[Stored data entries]
# # # #

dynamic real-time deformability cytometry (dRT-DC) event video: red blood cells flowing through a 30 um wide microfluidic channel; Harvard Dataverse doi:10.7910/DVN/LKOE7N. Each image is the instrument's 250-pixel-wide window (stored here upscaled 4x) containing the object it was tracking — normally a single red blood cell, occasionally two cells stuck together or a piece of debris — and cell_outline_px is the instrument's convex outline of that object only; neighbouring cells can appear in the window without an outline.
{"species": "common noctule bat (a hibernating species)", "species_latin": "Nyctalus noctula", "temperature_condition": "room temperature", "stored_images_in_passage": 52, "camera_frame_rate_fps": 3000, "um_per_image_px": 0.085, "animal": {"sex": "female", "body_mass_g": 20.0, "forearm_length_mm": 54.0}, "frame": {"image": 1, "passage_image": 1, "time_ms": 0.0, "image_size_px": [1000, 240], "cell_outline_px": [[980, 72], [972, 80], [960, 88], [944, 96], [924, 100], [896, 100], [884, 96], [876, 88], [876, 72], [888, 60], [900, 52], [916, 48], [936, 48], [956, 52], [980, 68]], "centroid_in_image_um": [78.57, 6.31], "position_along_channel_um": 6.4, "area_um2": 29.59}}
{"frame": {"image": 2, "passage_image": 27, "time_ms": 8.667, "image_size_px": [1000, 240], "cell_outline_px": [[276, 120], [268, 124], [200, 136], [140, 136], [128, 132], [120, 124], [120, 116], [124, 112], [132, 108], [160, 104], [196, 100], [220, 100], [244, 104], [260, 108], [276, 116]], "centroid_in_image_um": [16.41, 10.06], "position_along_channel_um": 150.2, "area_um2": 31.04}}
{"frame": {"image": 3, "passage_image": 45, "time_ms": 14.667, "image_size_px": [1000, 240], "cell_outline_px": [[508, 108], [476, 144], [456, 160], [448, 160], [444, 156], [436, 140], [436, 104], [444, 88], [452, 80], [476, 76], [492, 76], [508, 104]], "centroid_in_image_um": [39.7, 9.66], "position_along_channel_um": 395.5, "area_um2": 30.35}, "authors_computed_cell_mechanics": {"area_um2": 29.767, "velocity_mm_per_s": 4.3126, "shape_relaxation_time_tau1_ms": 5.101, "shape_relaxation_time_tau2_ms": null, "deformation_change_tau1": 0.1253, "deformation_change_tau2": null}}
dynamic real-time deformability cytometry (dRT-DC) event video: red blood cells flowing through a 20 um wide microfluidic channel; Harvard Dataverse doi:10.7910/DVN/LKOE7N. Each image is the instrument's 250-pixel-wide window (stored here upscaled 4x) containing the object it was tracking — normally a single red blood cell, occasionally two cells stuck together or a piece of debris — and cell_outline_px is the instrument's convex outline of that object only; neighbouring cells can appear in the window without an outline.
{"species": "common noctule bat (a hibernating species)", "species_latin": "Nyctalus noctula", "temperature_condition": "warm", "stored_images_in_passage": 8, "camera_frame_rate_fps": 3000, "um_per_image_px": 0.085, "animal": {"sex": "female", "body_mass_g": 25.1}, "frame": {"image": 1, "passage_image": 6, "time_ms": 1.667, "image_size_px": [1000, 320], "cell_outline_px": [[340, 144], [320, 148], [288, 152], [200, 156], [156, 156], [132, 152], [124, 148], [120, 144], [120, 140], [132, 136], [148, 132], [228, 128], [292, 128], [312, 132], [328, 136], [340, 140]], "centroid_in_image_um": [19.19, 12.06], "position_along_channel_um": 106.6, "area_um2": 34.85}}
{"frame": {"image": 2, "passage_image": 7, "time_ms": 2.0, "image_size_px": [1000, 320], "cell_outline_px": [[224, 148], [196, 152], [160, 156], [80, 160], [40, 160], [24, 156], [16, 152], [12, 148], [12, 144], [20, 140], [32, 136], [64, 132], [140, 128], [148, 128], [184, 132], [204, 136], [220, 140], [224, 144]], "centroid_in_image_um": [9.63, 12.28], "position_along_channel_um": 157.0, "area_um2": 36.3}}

# # # #

Every entry above should be retyped exactly as shown.

# [Problem solution]
dynamic real-time deformability cytometry (dRT-DC) event video: red blood cells flowing through a 30 um wide microfluidic channel; Harvard Dataverse doi:10.7910/DVN/LKOE7N. Each image is the instrument's 250-pixel-wide window (stored here upscaled 4x) containing the object it was tracking — normally a single red blood cell, occasionally two cells stuck together or a piece of debris — and cell_outline_px is the instrument's convex outline of that object only; neighbouring cells can appear in the window without an outline.
{"species": "common noctule bat (a hibernating species)", "species_latin": "Nyctalus noctula", "temperature_condition": "room temperature", "stored_images_in_passage": 52, "camera_frame_rate_fps": 3000, "um_per_image_px": 0.085, "animal": {"sex": "female", "body_mass_g": 20.0, "forearm_length_mm": 54.0}, "frame": {"image": 1, "passage_image": 1, "time_ms": 0.0, "image_size_px": [1000, 240], "cell_outline_px": [[980, 72], [972, 80], [960, 88], [944, 96], [924, 100], [896, 100], [884, 96], [876, 88], [876, 72], [888, 60], [900, 52], [916, 48], [936, 48], [956, 52], [980, 68]], "centroid_in_image_um": [78.57, 6.31], "position_along_channel_um": 6.4, "area_um2": 29.59}}
{"frame": {"image": 2, "passage_image": 27, "time_ms": 8.667, "image_size_px": [1000, 240], "cell_outline_px": [[276, 120], [268, 124], [200, 136], [140, 136], [128, 132], [120, 124], [120, 116], [124, 112], [132, 108], [160, 104], [196, 100], [220, 100], [244, 104], [260, 108], [276, 116]], "centroid_in_image_um": [16.41, 10.06], "position_along_channel_um": 150.2, "area_um2": 31.04}}
{"frame": {"image": 3, "passage_image": 45, "time_ms": 14.667, "image_size_px": [1000, 240], "cell_outline_px": [[508, 108], [476, 144], [456, 160], [448, 160], [444, 156], [436, 140], [436, 104], [444, 88], [452, 80], [476, 76], [492, 76], [508, 104]], "centroid_in_image_um": [39.7, 9.66], "position_along_channel_um": 395.5, "area_um2": 30.35}, "authors_computed_cell_mechanics": {"area_um2": 29.767, "velocity_mm_per_s": 4.3126, "shape_relaxation_time_tau1_ms": 5.101, "shape_relaxation_time_tau2_ms": null, "deformation_change_tau1": 0.1253, "deformation_change_tau2": null}}
dynamic real-time deformability cytometry (dRT-DC) event video: red blood cells flowing through a 20 um wide microfluidic channel; Harvard Dataverse doi:10.7910/DVN/LKOE7N. Each image is the instrument's 250-pixel-wide window (stored here upscaled 4x) containing the object it was tracking — normally a single red blood cell, occasionally two cells stuck together or a piece of debris — and cell_outline_px is the instrument's convex outline of that object only; neighbouring cells can appear in the window without an outline.
{"species": "common noctule bat (a hibernating species)", "species_latin": "Nyctalus noctula", "temperature_condition": "warm", "stored_images_in_passage": 8, "camera_frame_rate_fps": 3000, "um_per_image_px": 0.085, "animal": {"sex": "female", "body_mass_g": 25.1}, "frame": {"image": 1, "passage_image": 6, "time_ms": 1.667, "image_size_px": [1000, 320], "cell_outline_px": [[340, 144], [320, 148], [288, 152], [200, 156], [156, 156], [132, 152], [124, 148], [120, 144], [120, 140], [132, 136], [148, 132], [228, 128], [292, 128], [312, 132], [328, 136], [340, 140]], "centroid_in_image_um": [19.19, 12.06], "position_along_channel_um": 106.6, "area_um2": 34.85}}
{"frame": {"image": 2, "passage_image": 7, "time_ms": 2.0, "image_size_px": [1000, 320], "cell_outline_px": [[224, 148], [196, 152], [160, 156], [80, 160], [40, 160], [24, 156], [16, 152], [12, 148], [12, 144], [20, 140], [32, 136], [64, 132], [140, 128], [148, 128], [184, 132], [204, 136], [220, 140], [224, 144]], "centroid_in_image_um": [9.63, 12.28], "position_along_channel_um": 157.0, "area_um2": 36.3}}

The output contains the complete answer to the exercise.